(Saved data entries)
BEGIN

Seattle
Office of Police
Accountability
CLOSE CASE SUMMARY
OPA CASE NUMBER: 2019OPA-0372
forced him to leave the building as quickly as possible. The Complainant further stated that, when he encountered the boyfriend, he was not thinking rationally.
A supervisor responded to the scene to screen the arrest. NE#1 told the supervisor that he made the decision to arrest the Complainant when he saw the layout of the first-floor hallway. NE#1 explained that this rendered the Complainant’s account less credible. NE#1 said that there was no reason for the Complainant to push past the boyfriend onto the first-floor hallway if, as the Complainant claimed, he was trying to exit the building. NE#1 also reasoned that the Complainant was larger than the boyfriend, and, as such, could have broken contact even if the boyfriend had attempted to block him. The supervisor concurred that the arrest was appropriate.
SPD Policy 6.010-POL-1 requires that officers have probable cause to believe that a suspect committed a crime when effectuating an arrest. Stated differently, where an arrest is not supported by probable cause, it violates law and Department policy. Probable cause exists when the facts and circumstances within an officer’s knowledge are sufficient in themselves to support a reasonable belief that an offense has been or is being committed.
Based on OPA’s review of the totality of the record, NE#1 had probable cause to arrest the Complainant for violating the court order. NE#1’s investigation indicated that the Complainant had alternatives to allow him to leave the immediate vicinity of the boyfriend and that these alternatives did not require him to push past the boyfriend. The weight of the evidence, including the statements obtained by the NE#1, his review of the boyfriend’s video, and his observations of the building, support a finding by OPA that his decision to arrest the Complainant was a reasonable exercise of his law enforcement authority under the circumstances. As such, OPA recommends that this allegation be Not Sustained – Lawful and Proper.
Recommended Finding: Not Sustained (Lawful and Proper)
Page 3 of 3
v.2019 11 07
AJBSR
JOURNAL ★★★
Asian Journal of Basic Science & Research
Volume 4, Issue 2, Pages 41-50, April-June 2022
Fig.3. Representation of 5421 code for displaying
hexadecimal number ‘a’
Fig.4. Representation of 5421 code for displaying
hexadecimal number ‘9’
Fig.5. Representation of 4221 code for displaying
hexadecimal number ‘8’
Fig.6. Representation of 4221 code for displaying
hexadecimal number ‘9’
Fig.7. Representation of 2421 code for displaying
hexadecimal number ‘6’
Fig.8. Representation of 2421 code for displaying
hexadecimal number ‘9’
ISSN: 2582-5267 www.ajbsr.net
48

END

TRY IT: Your answer must be the lines from the first line of the records through the line containing "SPD Policy 6.010-POL-1", copied exactly.

EXERCISE OUTPUT:
Seattle
Office of Police
Accountability
CLOSE CASE SUMMARY
OPA CASE NUMBER: 2019OPA-0372
forced him to leave the building as quickly as possible. The Complainant further stated that, when he encountered the boyfriend, he was not thinking rationally.
A supervisor responded to the scene to screen the arrest. NE#1 told the supervisor that he made the decision to arrest the Complainant when he saw the layout of the first-floor hallway. NE#1 explained that this rendered the Complainant’s account less credible. NE#1 said that there was no reason for the Complainant to push past the boyfriend onto the first-floor hallway if, as the Complainant claimed, he was trying to exit the building. NE#1 also reasoned that the Complainant was larger than the boyfriend, and, as such, could have broken contact even if the boyfriend had attempted to block him. The supervisor concurred that the arrest was appropriate.
SPD Policy 6.010-POL-1 requires that officers have probable cause to believe that a suspect committed a crime when effectuating an arrest. Stated differently, where an arrest is not supported by probable cause, it violates law and Department policy. Probable cause exists when the facts and circumstances within an officer’s knowledge are sufficient in themselves to support a reasonable belief that an offense has been or is being committed.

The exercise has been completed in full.